What Surrender Looks Like
By Z Zoccolante
In life, surrender is required for our peace.
What I’ve been acknowledging lately is that safety and security is an illusion. We hold onto things because they provide us something we desire, but the truth is that at any moment in time anything could be taken away from us.
The end of my marriage has taught me that anything can happen at any point in time. Against our will. No matter how much we fight for it. It can slip through our fingers. We can’t control anyone but ourselves.
I think of it like our hands grasping onto something, holding it with white knuckles because we are attached, because we are afraid to let it go, because it’s ours (so we think), because we’ve built it or sustained it, because we’ve fought for it or sacrificed, because of so many reasons that are all valid.
But holding white knuckled hurts. It causes stress and strain in the body, the mind, the soul. If things are divinely meant to be there for us they will. If not, the only choice that holds peace is our surrender, to open our hands and allow things to come and go like sand falling on our palms and being sifted through our fingers.
Nothing in this life is really ours to begin with. We have this body, which is given to us as our home. We are blessed to have those who love us, blessed to have jobs, places to live, all these extra things we call a life.
But these are all blessings. These are all gifts. The time I spent with my husband was a huge gift to my life. I remember it, him, us, with gratitude, joy, and love. And I hold it palms open to the reality of what exists now.
I can show up for others I deeply love out of my choice, out of love, without holding a scale to measure whether it’s fair for me. I can simply love with palms open because what is divinely meant for me, God will work it out.
Suffering comes when we try to hold so tightly.
Surrender is peace.
But it feels like this ethereal things that people say, “Oh yeah, just surrender that,” while the whole time you kinda wanna punch them in the face.
Or maybe that’s just me . . .
So at my drug and alcohol rehab, where I work as an intern therapist, I decide I want more wisdom on surrender so I run a group on that topic.
Someone says the room feels stuffy. Great, let’s go walk outside. Pair up. Talk about what surrender means to you and a time when you’ve surrender and a time you haven’t.
Back in the room most of the people define surrender as a giving up. The energy with their words is almost powerless. Huh. My mind spins.
“Ok, so I want everyone to show me what surrender looks like to you. Put your body in a position that feels like surrender to you.”
And they do. “Look around,” I say, “everyone’s in a very different position even though we were all given the same word.”
Everyone looks at everyone. One girl Sasha, who was my partner outside, tells me that her surrender is on her knees, head down, arms at her side, limp. She’s on the floor like this now. People have heads down, sitting in chairs, standing behind chairs, leaning forward in their chairs.
I am the only one who is standing straight up, arms open, my heart exposed. I tell Sasha earlier that this has always felt like surrender to me – having the most vulnerable part of me, my heart, exposed and trusting that God’s got me.
They sit. A thought flashes in my mind.
“How does a flower surrender,” I ask.
“Like this,” Sasha says, and raises her head to the sky. Around the room people think and give different answers. And then, brilliance.
“It surrenders to whatever nature asks of it at the time,” someone says. My heart beats faster. Someone chimes in, “Yeah, like even when it’s growing, even when it’s dying and all the petals are falling off, that’s still surrender.”
Wow, I think. Brilliant!
A flower surrenders nature. Meaning that surrender can look different at all different points in our lives.
Surrender simply means to surrender to whatever the moment is asking you to surrender to. And it can look differently every single time.

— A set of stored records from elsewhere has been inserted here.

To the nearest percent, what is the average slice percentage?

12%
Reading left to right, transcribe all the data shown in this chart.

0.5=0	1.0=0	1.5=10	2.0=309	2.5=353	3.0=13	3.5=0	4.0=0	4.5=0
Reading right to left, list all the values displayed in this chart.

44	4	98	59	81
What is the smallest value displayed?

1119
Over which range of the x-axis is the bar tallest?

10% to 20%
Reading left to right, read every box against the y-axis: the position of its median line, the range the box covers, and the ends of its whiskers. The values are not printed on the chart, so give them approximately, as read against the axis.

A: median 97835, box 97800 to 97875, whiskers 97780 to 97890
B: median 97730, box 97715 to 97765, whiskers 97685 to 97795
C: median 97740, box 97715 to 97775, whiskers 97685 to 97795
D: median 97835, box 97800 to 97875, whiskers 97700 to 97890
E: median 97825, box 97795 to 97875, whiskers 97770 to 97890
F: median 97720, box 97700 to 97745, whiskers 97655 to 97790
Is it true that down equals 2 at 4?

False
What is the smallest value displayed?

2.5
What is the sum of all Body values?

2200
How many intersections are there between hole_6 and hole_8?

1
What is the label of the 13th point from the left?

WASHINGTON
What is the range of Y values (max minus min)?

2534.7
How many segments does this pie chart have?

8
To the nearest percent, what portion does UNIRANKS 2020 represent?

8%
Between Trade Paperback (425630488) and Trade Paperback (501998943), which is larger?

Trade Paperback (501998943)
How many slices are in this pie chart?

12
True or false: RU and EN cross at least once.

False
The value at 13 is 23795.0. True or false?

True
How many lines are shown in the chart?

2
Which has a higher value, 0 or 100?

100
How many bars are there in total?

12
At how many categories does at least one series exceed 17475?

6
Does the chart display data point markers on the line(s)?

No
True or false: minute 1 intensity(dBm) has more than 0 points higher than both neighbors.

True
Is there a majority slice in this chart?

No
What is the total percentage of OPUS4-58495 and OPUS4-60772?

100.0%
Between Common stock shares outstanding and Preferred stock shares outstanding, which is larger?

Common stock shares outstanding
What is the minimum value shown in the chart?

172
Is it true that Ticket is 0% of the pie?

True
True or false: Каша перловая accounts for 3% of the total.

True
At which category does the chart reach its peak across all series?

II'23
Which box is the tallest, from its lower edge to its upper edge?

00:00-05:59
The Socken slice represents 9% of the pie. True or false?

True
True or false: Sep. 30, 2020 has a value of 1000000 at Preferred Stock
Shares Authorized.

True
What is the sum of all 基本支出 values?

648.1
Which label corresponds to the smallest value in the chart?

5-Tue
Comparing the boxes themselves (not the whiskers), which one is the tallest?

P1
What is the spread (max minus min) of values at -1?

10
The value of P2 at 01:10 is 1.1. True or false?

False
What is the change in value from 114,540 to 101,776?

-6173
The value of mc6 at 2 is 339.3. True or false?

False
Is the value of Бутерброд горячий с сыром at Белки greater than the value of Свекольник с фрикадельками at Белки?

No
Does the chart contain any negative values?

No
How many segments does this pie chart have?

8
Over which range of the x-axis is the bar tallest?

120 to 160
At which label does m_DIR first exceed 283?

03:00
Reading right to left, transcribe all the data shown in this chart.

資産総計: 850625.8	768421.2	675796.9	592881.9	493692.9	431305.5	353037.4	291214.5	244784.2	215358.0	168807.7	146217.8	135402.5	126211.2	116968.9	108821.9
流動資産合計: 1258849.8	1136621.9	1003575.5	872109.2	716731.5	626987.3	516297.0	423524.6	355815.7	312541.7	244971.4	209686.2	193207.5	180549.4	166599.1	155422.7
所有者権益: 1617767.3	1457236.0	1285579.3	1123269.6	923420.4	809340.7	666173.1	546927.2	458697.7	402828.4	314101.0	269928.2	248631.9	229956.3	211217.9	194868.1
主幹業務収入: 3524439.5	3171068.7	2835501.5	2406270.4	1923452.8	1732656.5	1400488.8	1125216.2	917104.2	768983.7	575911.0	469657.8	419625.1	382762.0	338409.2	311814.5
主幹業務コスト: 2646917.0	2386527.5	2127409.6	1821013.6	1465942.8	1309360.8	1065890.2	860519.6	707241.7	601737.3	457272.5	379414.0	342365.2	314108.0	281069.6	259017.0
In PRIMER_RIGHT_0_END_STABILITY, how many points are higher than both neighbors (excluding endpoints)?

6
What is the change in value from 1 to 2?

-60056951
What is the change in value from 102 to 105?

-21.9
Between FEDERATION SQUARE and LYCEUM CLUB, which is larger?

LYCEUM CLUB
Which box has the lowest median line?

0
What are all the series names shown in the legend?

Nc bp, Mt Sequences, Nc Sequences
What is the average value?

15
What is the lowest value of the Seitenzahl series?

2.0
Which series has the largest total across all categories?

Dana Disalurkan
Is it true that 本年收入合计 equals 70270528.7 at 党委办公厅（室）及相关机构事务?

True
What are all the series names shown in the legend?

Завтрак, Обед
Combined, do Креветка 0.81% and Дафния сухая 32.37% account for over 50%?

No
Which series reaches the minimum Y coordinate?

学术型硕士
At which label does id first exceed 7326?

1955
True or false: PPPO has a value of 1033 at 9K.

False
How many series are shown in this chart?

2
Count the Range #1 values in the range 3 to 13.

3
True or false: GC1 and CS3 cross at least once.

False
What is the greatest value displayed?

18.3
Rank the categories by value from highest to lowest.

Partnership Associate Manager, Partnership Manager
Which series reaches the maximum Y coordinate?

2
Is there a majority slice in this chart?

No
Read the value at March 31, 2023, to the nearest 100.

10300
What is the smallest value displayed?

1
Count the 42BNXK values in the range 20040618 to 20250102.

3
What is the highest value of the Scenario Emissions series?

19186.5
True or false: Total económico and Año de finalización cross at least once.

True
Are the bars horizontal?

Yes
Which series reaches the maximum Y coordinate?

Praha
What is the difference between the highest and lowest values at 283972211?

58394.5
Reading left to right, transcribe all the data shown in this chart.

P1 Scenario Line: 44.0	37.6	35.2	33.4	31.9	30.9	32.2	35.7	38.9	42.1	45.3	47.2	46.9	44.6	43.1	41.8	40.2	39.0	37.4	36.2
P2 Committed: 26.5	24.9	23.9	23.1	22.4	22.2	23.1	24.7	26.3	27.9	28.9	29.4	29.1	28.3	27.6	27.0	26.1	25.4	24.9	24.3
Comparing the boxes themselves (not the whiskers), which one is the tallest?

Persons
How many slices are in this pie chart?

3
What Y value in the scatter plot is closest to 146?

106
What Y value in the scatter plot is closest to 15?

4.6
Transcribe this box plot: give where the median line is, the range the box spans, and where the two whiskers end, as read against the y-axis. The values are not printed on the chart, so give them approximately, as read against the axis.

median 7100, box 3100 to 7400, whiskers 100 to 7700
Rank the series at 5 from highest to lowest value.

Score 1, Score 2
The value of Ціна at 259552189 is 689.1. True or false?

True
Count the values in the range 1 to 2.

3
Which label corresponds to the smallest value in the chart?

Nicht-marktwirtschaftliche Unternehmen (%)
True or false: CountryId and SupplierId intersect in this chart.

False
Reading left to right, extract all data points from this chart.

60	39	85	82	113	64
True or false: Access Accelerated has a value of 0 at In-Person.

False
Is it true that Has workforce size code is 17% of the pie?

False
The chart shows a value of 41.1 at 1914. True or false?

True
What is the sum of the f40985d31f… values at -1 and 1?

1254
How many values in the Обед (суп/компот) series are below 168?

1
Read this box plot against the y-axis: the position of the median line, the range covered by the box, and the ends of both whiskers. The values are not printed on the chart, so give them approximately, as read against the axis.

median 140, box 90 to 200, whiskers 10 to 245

I go home that night and have a conversation with a friend that triggers some hurt in me. I go to the grassy knoll with my dog. I find myself, tears in my eyes, on my knees in the green grass, arms limp by my side, head down in front of me. . .
And I think, this is Sasha’s surrender. This is her position of surrender.
And I observe my arms, the way my head tilts, the way it reminds me of sitting this Japanese term called seiza, from Aikido class.
Surrender is whatever is required of us in that moment, and it can look different at any point in time.
It takes me a few days to empty my personal pain points, so that I can hold my hands palms open instead of white knuckled.
And for the first time in maybe all of my life I realize that I can love and you can walk away. And I can love and I can walk away. And everything is perfectly ok. I can love with palm open. I can love vulnerable, with my heart exposed and instead of it feeling powerless (like it used to, like I was giving something away), it can feel like the most powerful thing. It can feel like palms open.
My past husband and I had a pet rat once. They live for about 2 years so I knew it would die sooner than later. I named it Jireh, from Jehovah Jireh, meaning, “The Lord gives and the Lord takes away. Praise be to the Lord.”
We loved this little rat. She was the freakin cutest! And when had to put her to sleep I remembered that she was a gift. She wasn’t mine, his, or ours. She belonged to herself. She was her own. And I sobbed and sobbed when she took her last little breath but this too was surrender.
The Lord gives and the Lord takes away. Praise be to the Lord. And I know . . .
Surrender is palms open. Surrender is whatever is required at that time.